>>

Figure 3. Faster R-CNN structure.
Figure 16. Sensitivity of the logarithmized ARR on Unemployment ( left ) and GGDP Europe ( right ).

<<
>>

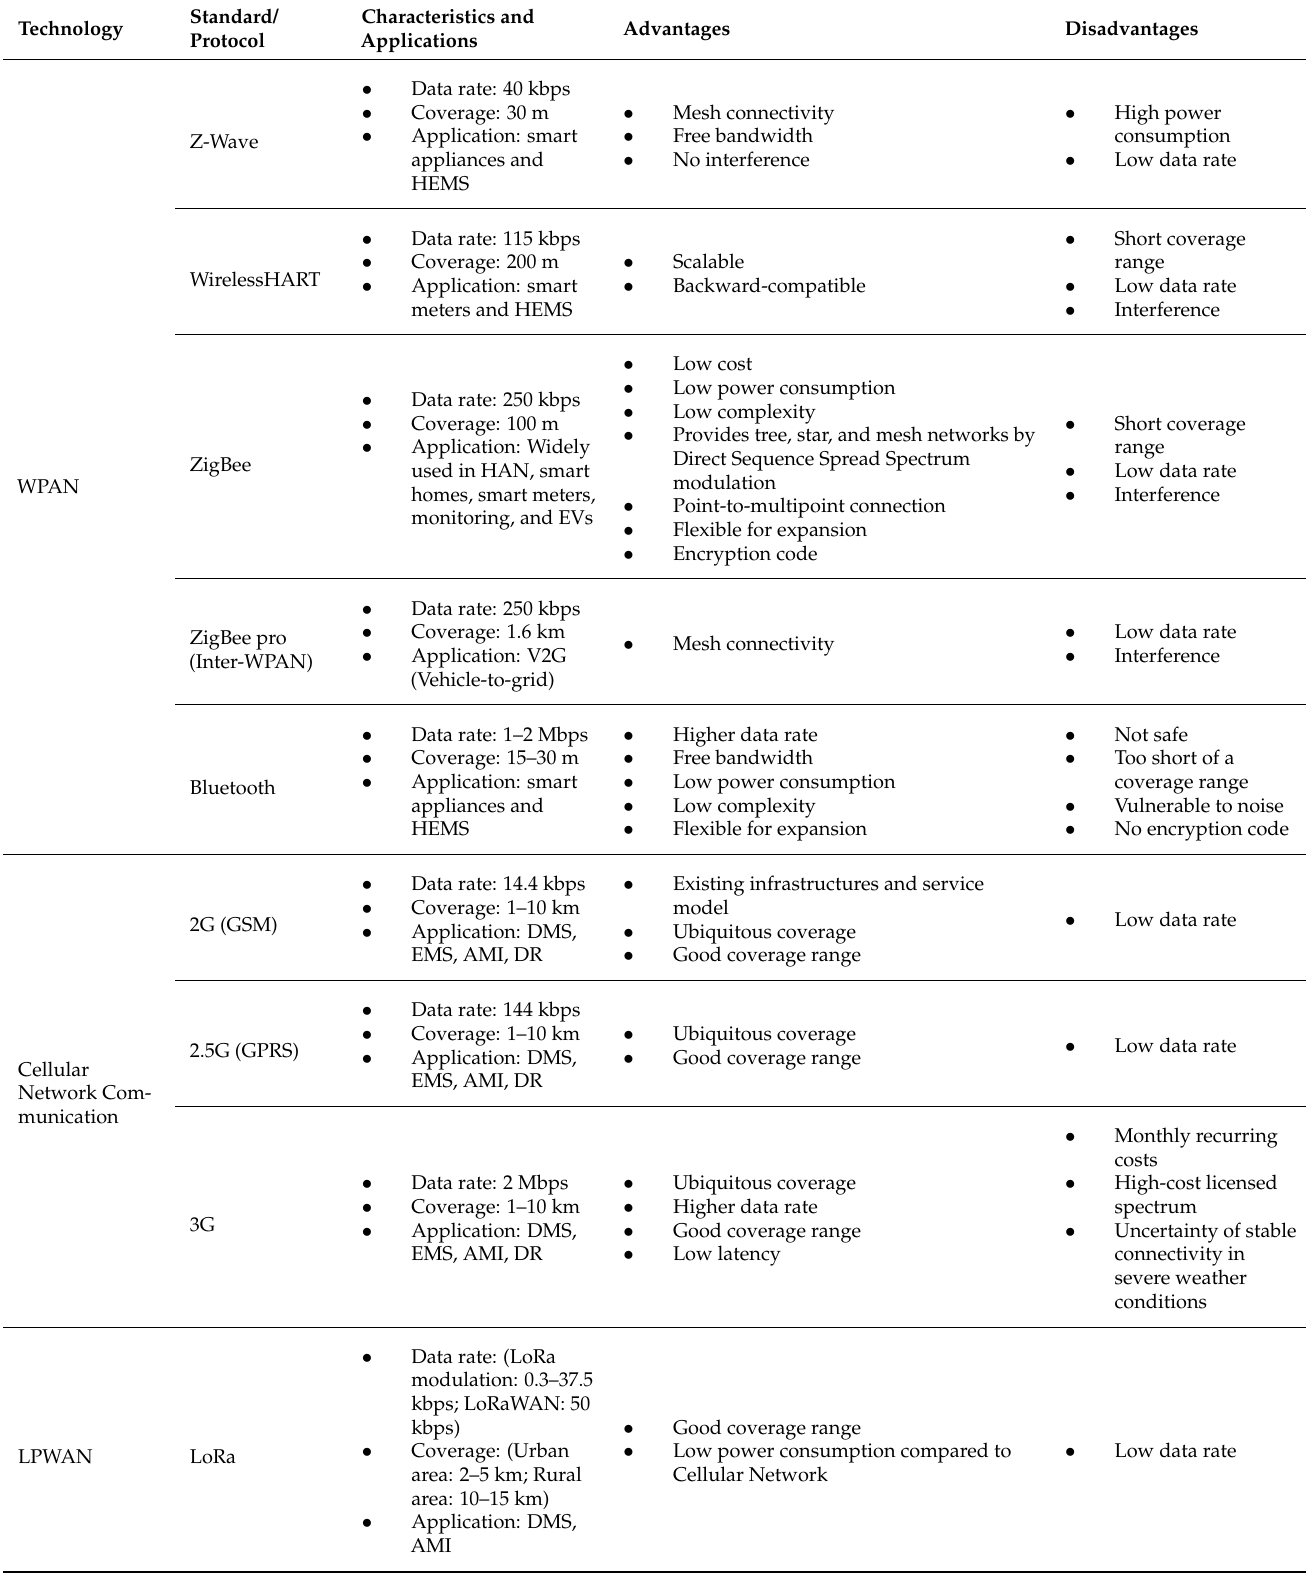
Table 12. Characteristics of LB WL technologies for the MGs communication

<<

In the listing above, find the line with "Figure 3. Faster R-CNN structure." and the line with "Figure 16. Sensitivity", then print exactly those two lines and every line between them, and nothing more.

#### Answer to the exercise
Figure 3. Faster R-CNN structure.
Figure 16. Sensitivity of the logarithmized ARR on Unemployment ( left ) and GGDP Europe ( right ).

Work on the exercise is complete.